> **Structured page parsing data**
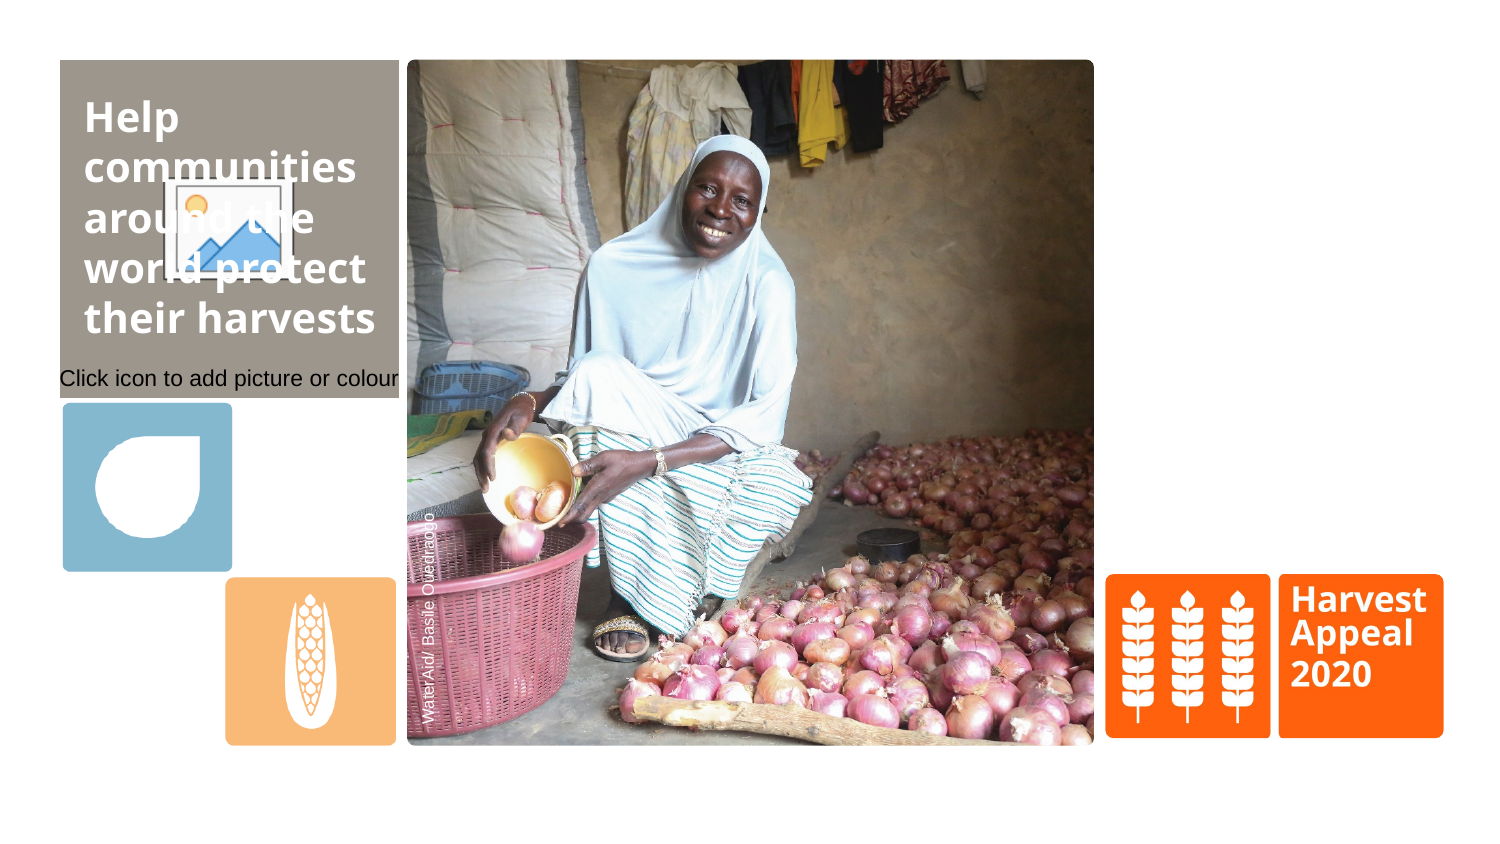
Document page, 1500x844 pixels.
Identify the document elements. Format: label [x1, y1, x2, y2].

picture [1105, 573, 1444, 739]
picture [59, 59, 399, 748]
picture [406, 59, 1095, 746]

> **TASK TO CARRY OUT**
Could you restate each record word for word, keeping the pictures out?

> **WRITTEN ANSWER**
Document page, 1500x844 pixels.
Identify the document elements. Format: label [x1, y1, x2, y2].

picture [1105, 573, 1444, 739]
picture [59, 59, 399, 748]
picture [406, 59, 1095, 746]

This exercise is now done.